■ **Stored data entries**:
_____
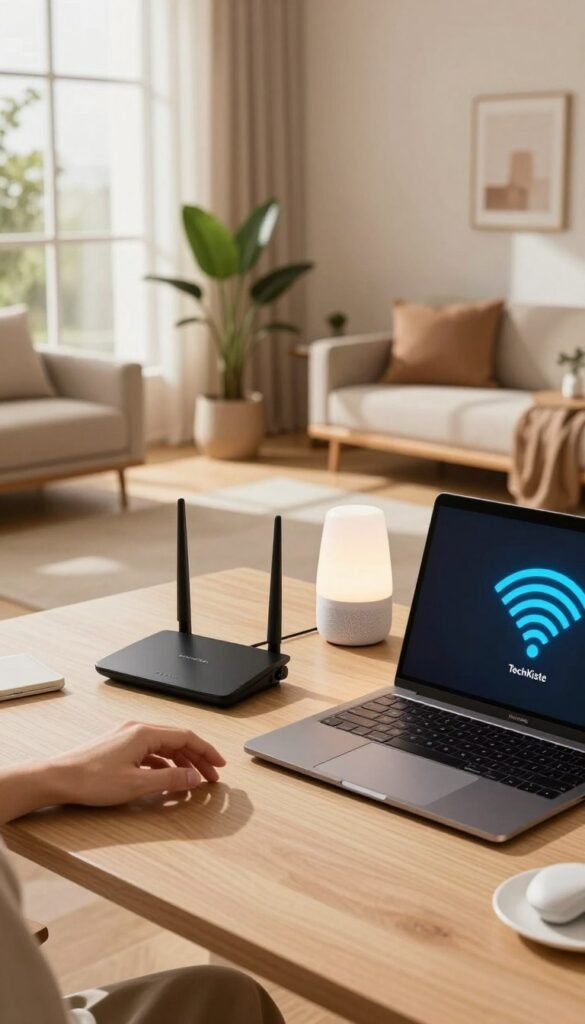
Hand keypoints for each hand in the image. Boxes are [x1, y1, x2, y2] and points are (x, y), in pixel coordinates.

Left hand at [48, 721, 225, 807]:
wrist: (57, 778)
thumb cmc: (91, 779)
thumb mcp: (137, 784)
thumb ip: (170, 780)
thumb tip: (194, 777)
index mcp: (144, 733)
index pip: (186, 736)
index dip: (206, 751)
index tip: (219, 764)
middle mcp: (137, 730)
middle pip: (177, 740)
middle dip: (197, 757)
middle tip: (211, 775)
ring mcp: (126, 737)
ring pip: (164, 746)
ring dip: (181, 761)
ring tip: (192, 778)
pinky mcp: (118, 747)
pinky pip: (150, 752)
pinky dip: (164, 764)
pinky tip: (166, 777)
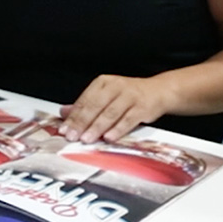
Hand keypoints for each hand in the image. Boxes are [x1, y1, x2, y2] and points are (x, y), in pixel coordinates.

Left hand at [59, 75, 174, 142]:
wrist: (159, 91)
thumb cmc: (129, 95)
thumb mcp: (106, 96)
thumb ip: (86, 105)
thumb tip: (64, 113)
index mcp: (104, 83)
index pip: (85, 100)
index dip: (73, 116)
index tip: (64, 129)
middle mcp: (116, 86)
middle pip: (95, 106)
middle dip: (82, 122)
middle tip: (73, 136)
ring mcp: (130, 96)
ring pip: (110, 113)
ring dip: (97, 127)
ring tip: (87, 138)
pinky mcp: (142, 107)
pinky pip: (128, 119)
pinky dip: (118, 129)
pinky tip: (109, 138)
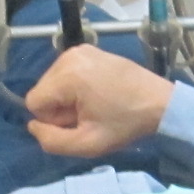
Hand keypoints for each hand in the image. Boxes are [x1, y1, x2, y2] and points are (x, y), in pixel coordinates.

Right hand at [26, 46, 173, 157]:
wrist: (160, 102)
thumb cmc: (125, 124)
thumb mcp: (88, 144)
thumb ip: (52, 140)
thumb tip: (32, 125)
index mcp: (68, 75)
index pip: (33, 102)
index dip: (52, 119)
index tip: (79, 122)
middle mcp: (69, 56)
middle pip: (42, 90)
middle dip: (60, 108)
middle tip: (90, 115)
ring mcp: (79, 50)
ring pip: (52, 82)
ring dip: (67, 98)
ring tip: (95, 104)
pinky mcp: (88, 50)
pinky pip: (65, 73)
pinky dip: (75, 86)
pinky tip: (97, 93)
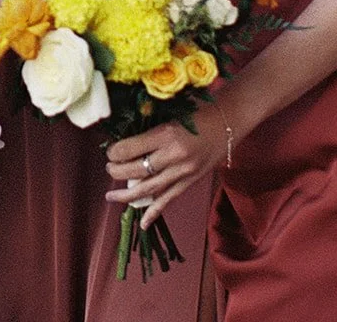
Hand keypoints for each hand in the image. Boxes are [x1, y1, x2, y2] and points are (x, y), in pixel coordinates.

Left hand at [104, 112, 227, 228]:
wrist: (227, 122)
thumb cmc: (197, 112)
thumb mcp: (169, 113)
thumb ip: (149, 129)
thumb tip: (123, 141)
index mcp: (166, 134)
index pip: (131, 149)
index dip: (115, 152)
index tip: (109, 151)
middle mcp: (174, 156)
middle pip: (137, 171)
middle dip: (117, 172)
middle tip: (109, 168)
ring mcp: (183, 172)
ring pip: (149, 189)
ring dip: (127, 195)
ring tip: (111, 196)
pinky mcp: (190, 182)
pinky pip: (168, 199)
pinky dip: (154, 212)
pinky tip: (142, 223)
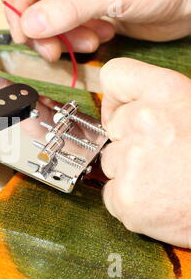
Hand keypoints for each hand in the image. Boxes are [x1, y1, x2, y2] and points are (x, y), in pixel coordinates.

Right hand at [5, 0, 190, 61]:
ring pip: (49, 23)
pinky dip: (78, 41)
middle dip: (44, 33)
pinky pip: (67, 32)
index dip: (19, 11)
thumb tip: (32, 23)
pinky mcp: (87, 14)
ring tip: (92, 41)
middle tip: (54, 50)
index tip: (25, 35)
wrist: (189, 2)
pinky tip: (101, 37)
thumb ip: (70, 7)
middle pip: (33, 8)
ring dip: (65, 40)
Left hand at [100, 57, 190, 247]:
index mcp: (167, 92)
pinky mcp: (125, 196)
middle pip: (112, 127)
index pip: (115, 75)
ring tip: (168, 183)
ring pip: (111, 163)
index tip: (122, 112)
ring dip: (131, 173)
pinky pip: (111, 195)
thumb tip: (133, 107)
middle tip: (164, 158)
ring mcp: (132, 160)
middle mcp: (144, 120)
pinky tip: (160, 203)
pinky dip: (129, 202)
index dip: (117, 97)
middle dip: (131, 142)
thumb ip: (165, 105)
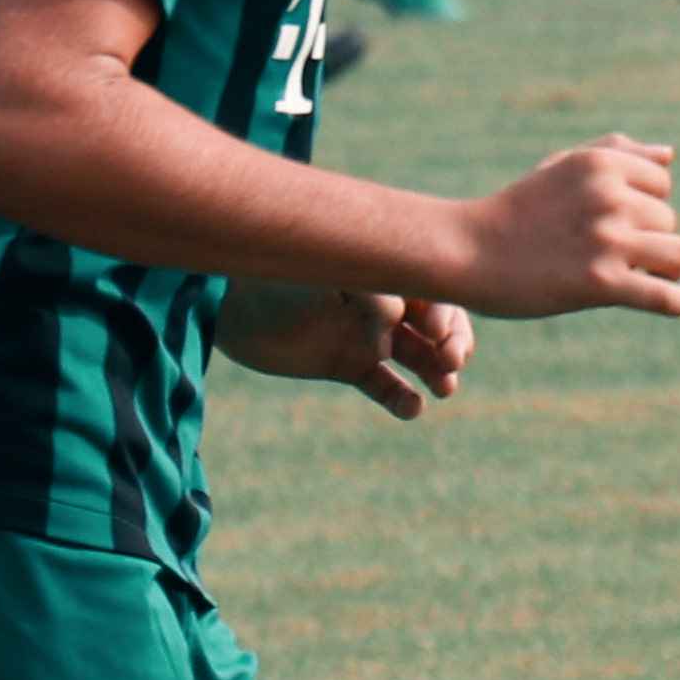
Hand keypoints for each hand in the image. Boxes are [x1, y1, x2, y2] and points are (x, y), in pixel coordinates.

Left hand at [233, 290, 474, 420]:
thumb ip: (361, 290)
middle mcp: (381, 301)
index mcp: (382, 270)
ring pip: (417, 355)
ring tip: (445, 388)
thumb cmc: (273, 278)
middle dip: (452, 341)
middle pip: (436, 322)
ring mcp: (365, 335)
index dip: (446, 309)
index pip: (431, 287)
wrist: (227, 306)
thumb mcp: (321, 276)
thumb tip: (398, 317)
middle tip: (452, 362)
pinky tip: (412, 409)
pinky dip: (401, 398)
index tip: (438, 330)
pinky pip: (384, 384)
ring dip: (437, 371)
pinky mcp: (347, 364)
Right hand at [455, 136, 679, 318]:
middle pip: (669, 221)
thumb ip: (616, 152)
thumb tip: (670, 156)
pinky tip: (666, 304)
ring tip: (637, 277)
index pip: (662, 183)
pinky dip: (675, 304)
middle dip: (646, 239)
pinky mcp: (601, 284)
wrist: (467, 251)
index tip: (610, 223)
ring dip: (664, 271)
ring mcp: (607, 240)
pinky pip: (668, 298)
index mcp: (601, 163)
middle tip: (606, 255)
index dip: (641, 205)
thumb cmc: (517, 210)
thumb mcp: (562, 166)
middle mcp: (609, 196)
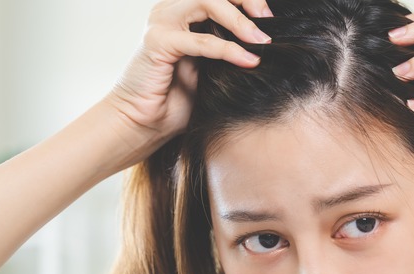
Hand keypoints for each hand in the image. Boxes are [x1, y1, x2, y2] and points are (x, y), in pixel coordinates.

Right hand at [104, 0, 272, 163]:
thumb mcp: (211, 66)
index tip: (270, 18)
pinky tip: (248, 60)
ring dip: (239, 20)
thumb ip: (228, 46)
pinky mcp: (158, 42)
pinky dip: (228, 50)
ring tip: (262, 41)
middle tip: (268, 21)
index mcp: (183, 12)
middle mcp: (170, 10)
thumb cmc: (176, 98)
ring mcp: (162, 23)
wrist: (143, 122)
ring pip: (207, 3)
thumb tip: (264, 40)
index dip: (246, 0)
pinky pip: (201, 41)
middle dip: (246, 1)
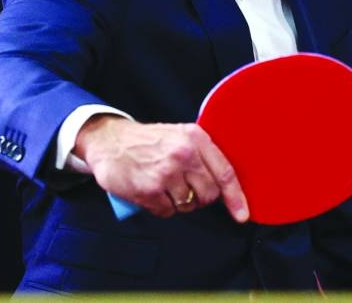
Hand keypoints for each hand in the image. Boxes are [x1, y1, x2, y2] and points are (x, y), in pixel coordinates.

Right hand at [75, 115, 248, 221]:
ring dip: (178, 202)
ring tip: (165, 186)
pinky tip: (151, 192)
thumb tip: (223, 184)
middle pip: (208, 194)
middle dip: (200, 198)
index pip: (225, 172)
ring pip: (187, 205)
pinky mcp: (148, 189)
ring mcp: (165, 173)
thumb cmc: (149, 141)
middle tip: (186, 188)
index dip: (236, 197)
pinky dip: (160, 207)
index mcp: (196, 138)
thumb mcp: (181, 136)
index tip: (242, 214)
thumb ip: (203, 155)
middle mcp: (183, 154)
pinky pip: (166, 211)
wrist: (110, 140)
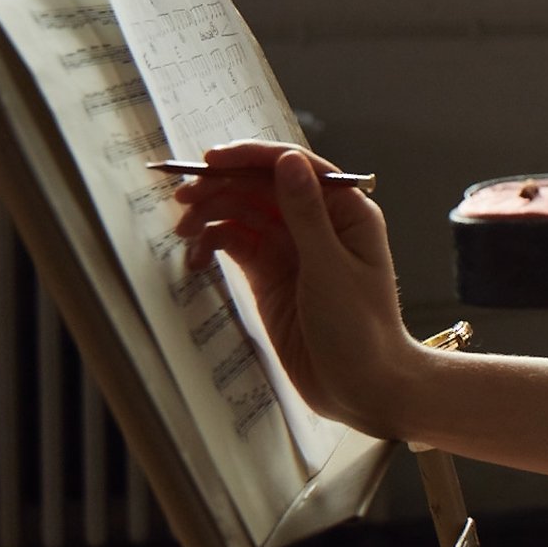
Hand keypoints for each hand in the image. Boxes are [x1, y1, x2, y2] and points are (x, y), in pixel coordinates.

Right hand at [171, 139, 413, 433]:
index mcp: (346, 213)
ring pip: (245, 216)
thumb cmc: (362, 330)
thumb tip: (287, 160)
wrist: (364, 388)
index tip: (211, 160)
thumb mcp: (331, 269)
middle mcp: (319, 226)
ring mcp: (293, 251)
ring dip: (212, 215)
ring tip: (183, 230)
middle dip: (223, 188)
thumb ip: (306, 215)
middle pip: (263, 189)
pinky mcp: (272, 278)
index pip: (295, 168)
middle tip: (183, 199)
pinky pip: (237, 247)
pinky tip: (196, 257)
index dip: (252, 158)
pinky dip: (214, 245)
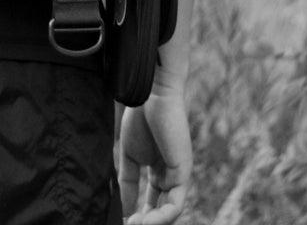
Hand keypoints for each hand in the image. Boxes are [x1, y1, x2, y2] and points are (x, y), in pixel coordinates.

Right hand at [117, 86, 191, 223]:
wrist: (149, 95)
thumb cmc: (139, 117)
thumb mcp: (129, 156)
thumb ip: (128, 182)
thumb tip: (124, 209)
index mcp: (159, 170)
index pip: (152, 201)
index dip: (138, 214)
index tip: (123, 221)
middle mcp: (171, 175)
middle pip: (161, 209)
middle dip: (146, 222)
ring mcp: (178, 174)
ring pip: (169, 211)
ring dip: (153, 222)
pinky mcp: (183, 171)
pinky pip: (175, 203)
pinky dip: (162, 216)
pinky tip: (145, 221)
_____
■ **ASSIGNMENT**: Leave out every picture and copy verbatim the lines running from the line containing "index dip: (252, 158)" through the final line of the data.

■ **WRITTEN RESPONSE**:
index dip: (252, 158)
pinky dip: (214, 245)
Hand keypoints for each hand in the image. Boxes are [x1, y1, x2, y2] and points are (x, y), in pixel coordinates.

Right hand at [117, 86, 191, 223]:
wrist: (149, 95)
thumb cmc: (139, 117)
thumb mcp: (129, 156)
thumb ip: (128, 182)
thumb tip: (124, 209)
index mcp: (159, 170)
index pip: (152, 201)
index dip: (138, 214)
index tip: (123, 221)
middle mcp: (171, 175)
middle pip: (161, 209)
middle dip: (146, 222)
ring mcp: (178, 174)
ring pip: (169, 211)
ring dip: (153, 222)
pinky mcp: (183, 171)
pinky pip: (175, 203)
pinky dip: (162, 216)
pinky tip: (145, 221)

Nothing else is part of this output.